Na China de hoje, Zhao Ziyang é uma pessoa que não existe. Foi primeiro-ministro desde 1980 até 1987, quando o secretário-geral do Partido Comunista era Hu Yaobang, tendo-o substituído no cargo entre 1987 e 1989. Hu e Zhao partilharam, sob a tutela de Deng Xiaoping, a direcção do processo de liberalização económica, de reforma do Estado e de abertura ao exterior vivida nos anos de transição da era pós-Mao. Mas ambos foram abandonados pelo seu protector quando começaram a considerar a possibilidade de separar o Partido do Estado e de permitir uma maior liberdade de opinião. No caso de Zhao, a queda foi precipitada pela forma como, em Abril e Maio de 1989, lidou com os protestos estudantis da Praça Tiananmen, que a ala mais conservadora, chefiada por Li Peng, entendeu dever ser tratada com punho de ferro. Zhao recusou assumir essa responsabilidade, tendo então sido afastado do poder e colocado sob prisão domiciliária até à morte, ocorrida em 2005. Prisioneiro de Estado apresenta parte substancial de um registo, gravado sob cativeiro em 30 cassetes de baixa qualidade preservadas por terem sido escondidas entre os brinquedos dos netos, no qual aborda a sua versão dos acontecimentos e faz um balanço dos anos na gestão do Estado.

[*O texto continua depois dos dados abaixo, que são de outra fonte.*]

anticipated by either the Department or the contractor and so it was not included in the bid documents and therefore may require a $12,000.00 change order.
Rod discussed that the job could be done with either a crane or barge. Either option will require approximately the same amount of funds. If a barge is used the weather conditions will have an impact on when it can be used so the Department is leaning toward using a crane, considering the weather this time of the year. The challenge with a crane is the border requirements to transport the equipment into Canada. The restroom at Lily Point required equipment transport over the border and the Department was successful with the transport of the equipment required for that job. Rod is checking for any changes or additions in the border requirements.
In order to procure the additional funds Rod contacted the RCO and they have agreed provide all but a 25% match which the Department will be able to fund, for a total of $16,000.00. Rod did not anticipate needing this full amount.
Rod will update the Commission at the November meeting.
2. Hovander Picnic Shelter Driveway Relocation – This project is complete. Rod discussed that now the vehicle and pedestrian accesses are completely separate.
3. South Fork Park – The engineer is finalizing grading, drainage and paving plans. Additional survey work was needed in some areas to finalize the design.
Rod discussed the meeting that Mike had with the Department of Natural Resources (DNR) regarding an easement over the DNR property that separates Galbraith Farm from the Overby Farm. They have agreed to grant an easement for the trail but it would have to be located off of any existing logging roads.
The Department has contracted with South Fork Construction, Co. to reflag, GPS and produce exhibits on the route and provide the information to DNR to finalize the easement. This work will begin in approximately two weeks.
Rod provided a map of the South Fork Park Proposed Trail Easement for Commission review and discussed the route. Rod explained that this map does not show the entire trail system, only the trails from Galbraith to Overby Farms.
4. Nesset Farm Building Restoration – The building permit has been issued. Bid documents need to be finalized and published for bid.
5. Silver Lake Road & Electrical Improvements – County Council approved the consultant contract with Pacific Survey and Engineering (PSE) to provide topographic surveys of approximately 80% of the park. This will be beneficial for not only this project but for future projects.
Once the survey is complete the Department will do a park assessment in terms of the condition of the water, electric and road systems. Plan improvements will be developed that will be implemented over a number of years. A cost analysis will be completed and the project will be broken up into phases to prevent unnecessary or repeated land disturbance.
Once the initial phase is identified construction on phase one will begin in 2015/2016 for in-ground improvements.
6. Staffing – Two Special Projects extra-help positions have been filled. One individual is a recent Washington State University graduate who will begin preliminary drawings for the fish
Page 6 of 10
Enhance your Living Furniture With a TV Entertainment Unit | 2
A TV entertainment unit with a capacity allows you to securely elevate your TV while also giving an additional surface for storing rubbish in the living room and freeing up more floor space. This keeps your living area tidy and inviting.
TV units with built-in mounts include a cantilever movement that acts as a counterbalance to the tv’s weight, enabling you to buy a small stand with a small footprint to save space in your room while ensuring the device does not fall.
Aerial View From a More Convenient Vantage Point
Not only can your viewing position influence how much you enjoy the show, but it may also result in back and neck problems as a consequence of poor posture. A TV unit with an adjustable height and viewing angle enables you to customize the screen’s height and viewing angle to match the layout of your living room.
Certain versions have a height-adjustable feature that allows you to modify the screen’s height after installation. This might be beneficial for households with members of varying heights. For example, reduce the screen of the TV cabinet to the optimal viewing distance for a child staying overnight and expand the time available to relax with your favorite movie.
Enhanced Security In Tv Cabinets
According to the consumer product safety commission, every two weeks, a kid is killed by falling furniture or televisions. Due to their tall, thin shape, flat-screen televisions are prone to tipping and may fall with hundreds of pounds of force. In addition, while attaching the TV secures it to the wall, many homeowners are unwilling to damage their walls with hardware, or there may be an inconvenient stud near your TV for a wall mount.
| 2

A sequência escolhida pelos editores – um deles, Bao Pu, é filho do secretário pessoal de Zhao – não é a das gravações, procurando antes atribuir uma ordem temática a declarações que muitas vezes misturavam assuntos. A parte mais intensa é a primeira, na qual se relatam os acontecimentos de Tiananmen e o combate então travado dentro dos órgãos directivos do Partido. Trata-se de um relato diferente do oficial, que penaliza a intervenção do sector conservador mas nem por isso é completo, uma vez que não considera as reivindicações daqueles que realmente fizeram no movimento de rua. Segue-se uma descrição, detalhada, por vezes um pouco enfadonha mas historicamente interessante por constituir também uma versão alternativa da consagrada oficialmente, da luta de Zhao Ziyang para aplicar as reformas políticas e económicas que propunha. Ao longo de todas estas páginas, porém, surge clara a forma como a sua posição jamais beliscou os fundamentos do regime, apenas tendo sido tornada inconveniente devido à inflexibilidade da ala que se opunha ao enfraquecimento da centralidade do Partido e do controlo estatal do sistema produtivo, apenas deixando uma maior margem de manobra para as modificações do mercado.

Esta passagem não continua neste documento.